_Aufgabe_
Kannst du aus der Rede zur Forschungsagenda den Abschnitt unverändert ausgeben, der mit den Worten „Das Thema Lebenserwartung, das“ einsetzt und mit „Bereich der Technologieentwicklung.“ schließt?

Das Thema Lebenserwartung, das Sie, Frau Ministerin, vorhin selber angeführt haben, beschränken Sie weitgehend auf Teilhabe im Sinne von Mobilität und Kommunikation älterer Menschen. Damit aber nicht genug: Auch diese Themen werden nochmals verengt und vor allem auf technische Ansätze reduziert. Alles in allem – das muss man schon einmal sagen – umfasst die gesamte Forschungsagenda 415 Millionen Euro. Das hört sich gewaltig an. Von diesen 415 Millionen Euro fließen 360 Millionen Euro nur in den Bereich der Technologieentwicklung.

(René Röspel (SPD): Aber über fünf Jahre!)

? Über fünf Jahre. Da haben Sie recht, Herr Röspel. ? Hightech-Hilfen bei der Fortbewegung, Navigationsgeräte, Assistenzsysteme im Auto, Routenplanungssysteme, Kommunikationstechnologien für die Auslandsreise, Personenerkennung in der eigenen Wohnung und technische Erinnerungshilfen und Überwachungstechnik ? das alles mag ein selbstbestimmtes Leben unterstützen. Das ist überhaupt keine Frage. Aber wenn man in dieser Forschungsagenda tatsächlich davon ausgeht, dass diese Technik alltagstauglich und bezahlbar werden soll, zugeschnitten auf die Interessen und Fähigkeiten der Anwenderinnen und Anwender, dann gehört dazu viel mehr, nämlich auch soziale Voraussetzungen.

(Ein Datenblock)
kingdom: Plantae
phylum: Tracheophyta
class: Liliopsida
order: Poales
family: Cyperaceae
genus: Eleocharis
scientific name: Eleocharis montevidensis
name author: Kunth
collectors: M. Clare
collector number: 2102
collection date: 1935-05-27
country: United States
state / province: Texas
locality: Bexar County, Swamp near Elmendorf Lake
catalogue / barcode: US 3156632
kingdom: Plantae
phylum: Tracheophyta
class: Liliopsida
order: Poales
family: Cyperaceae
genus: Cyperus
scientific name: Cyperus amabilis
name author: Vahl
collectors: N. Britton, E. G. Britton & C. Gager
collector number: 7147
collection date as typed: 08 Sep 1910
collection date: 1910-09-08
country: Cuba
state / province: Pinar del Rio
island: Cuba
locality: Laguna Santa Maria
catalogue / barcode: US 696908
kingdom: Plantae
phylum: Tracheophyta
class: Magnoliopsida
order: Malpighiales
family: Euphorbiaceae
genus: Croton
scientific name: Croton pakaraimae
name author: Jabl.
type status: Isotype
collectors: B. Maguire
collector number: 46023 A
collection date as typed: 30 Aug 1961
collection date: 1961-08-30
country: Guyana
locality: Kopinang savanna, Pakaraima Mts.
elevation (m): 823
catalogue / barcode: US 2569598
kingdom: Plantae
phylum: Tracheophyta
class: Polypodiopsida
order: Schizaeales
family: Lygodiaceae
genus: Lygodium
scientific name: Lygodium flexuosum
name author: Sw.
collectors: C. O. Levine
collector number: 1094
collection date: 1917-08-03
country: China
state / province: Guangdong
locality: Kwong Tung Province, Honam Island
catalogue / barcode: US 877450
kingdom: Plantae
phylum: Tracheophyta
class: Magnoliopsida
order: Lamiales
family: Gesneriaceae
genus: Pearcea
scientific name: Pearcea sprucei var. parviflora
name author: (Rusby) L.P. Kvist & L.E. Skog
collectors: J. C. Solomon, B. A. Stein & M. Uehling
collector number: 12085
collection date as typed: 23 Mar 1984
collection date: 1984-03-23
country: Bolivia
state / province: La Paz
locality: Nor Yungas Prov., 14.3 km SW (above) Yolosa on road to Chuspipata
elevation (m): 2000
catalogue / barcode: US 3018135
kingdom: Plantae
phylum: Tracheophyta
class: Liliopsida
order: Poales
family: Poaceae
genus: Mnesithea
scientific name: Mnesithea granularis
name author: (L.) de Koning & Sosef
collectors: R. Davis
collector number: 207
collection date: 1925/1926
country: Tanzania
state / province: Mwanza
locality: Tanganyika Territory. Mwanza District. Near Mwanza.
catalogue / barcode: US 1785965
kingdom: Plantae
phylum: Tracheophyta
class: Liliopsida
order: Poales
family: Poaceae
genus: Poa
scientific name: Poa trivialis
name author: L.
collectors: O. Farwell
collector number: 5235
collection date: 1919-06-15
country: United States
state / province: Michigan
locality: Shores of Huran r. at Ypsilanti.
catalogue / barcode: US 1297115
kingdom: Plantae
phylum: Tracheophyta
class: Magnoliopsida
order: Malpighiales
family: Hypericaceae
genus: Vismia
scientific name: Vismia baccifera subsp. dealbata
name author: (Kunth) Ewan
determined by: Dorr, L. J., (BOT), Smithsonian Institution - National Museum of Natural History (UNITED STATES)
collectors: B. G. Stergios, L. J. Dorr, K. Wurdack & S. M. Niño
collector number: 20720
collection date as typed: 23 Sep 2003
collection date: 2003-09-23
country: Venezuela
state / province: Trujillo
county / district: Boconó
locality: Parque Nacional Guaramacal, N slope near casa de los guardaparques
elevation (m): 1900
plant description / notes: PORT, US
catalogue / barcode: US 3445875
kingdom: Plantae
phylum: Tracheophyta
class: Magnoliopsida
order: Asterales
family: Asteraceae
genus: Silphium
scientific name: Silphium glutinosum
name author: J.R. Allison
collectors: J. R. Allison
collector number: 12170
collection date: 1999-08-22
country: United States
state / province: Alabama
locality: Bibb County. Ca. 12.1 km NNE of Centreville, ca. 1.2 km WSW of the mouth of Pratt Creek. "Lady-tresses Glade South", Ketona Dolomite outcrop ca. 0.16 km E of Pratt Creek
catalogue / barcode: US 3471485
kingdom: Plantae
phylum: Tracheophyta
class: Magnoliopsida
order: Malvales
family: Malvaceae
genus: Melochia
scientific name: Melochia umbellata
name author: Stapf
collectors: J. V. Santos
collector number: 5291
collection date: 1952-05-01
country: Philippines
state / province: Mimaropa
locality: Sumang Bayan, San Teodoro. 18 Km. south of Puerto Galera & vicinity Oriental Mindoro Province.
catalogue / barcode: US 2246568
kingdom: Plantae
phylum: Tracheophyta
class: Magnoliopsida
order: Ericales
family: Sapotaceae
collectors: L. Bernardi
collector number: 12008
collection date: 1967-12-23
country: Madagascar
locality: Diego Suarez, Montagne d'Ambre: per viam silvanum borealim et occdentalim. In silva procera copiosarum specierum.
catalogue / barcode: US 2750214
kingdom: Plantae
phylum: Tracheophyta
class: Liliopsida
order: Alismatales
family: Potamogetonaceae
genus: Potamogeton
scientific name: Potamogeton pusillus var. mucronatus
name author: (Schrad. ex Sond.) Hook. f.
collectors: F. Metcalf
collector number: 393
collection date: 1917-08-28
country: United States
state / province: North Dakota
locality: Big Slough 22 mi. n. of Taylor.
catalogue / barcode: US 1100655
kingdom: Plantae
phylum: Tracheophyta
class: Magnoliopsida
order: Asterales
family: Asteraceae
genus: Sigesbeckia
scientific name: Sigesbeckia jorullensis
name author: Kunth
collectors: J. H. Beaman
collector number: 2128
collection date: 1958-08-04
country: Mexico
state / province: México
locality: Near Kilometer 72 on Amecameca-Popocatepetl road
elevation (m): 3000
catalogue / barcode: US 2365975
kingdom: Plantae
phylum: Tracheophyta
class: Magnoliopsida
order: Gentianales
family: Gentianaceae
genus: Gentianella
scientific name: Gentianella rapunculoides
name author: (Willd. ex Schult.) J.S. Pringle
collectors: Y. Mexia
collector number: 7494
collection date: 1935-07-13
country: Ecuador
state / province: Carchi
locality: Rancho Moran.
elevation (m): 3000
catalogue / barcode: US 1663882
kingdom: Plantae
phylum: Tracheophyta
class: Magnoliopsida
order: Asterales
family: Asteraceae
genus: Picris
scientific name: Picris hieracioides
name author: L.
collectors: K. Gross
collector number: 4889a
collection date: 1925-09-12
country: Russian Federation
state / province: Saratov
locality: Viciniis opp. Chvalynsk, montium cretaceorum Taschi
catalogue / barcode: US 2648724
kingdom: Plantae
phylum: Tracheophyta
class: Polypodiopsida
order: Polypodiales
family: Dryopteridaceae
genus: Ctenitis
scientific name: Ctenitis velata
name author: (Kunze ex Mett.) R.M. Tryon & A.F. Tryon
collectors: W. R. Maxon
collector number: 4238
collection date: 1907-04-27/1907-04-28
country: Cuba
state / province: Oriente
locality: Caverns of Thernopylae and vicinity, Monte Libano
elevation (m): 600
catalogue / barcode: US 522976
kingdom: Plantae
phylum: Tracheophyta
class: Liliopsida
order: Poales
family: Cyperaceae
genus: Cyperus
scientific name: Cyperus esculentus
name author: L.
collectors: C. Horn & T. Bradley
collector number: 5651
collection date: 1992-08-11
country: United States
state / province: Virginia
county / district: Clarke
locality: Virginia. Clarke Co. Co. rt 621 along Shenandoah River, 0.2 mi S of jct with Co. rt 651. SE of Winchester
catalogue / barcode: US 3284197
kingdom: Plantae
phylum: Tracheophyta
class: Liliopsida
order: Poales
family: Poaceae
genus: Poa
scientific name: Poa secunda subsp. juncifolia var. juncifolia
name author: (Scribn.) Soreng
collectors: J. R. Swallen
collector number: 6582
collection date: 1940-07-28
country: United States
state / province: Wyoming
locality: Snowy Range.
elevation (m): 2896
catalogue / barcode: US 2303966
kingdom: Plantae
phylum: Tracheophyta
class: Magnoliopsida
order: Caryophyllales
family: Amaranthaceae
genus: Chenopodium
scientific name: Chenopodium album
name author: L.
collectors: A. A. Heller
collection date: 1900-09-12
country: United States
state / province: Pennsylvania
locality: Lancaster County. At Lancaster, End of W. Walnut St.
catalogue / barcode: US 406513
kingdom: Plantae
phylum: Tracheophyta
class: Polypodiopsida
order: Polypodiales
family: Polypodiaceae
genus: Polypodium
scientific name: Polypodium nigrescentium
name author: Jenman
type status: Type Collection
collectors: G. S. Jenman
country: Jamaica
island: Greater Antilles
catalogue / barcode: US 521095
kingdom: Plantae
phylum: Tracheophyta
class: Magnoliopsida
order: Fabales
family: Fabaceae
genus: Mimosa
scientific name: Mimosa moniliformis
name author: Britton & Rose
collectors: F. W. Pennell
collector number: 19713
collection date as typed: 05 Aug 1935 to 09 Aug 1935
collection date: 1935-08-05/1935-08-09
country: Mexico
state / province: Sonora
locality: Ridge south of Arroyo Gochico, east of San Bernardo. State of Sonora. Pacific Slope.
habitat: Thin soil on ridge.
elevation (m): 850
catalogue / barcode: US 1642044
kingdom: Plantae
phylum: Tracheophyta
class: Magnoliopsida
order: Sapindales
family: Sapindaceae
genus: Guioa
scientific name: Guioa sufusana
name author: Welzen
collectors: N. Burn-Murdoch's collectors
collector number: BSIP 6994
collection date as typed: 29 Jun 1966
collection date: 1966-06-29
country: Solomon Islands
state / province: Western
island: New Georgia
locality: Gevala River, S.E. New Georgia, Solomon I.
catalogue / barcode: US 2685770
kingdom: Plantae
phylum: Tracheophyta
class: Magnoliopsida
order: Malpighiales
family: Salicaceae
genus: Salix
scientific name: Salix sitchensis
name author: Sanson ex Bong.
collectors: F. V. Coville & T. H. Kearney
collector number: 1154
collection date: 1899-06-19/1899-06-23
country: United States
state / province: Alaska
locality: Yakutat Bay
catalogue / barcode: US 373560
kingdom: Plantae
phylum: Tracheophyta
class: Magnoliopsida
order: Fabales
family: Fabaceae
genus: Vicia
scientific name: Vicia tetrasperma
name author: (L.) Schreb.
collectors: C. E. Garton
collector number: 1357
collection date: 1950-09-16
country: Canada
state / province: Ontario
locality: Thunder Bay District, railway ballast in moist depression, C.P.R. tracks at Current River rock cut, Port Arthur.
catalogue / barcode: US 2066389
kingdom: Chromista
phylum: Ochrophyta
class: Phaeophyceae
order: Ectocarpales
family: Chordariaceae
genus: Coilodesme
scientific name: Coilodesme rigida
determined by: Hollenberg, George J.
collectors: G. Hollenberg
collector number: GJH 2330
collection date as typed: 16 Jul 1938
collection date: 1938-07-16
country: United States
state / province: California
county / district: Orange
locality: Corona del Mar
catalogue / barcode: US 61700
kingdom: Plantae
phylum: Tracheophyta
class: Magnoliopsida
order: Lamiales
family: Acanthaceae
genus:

_Lösung_
Das Thema Lebenserwartung, das Sie, Frau Ministerin, vorhin selber angeführt haben, beschränken Sie weitgehend auf Teilhabe im Sinne von Mobilität und Kommunikation älterer Menschen. Damit aber nicht genug: Auch diese Themen werden nochmals verengt und vor allem auf technische Ansätze reduziert. Alles in allem – das muss man schon einmal sagen – umfasst die gesamte Forschungsagenda 415 Millionen Euro. Das hört sich gewaltig an. Von diesen 415 Millionen Euro fließen 360 Millionen Euro nur in den Bereich der Technologieentwicklung.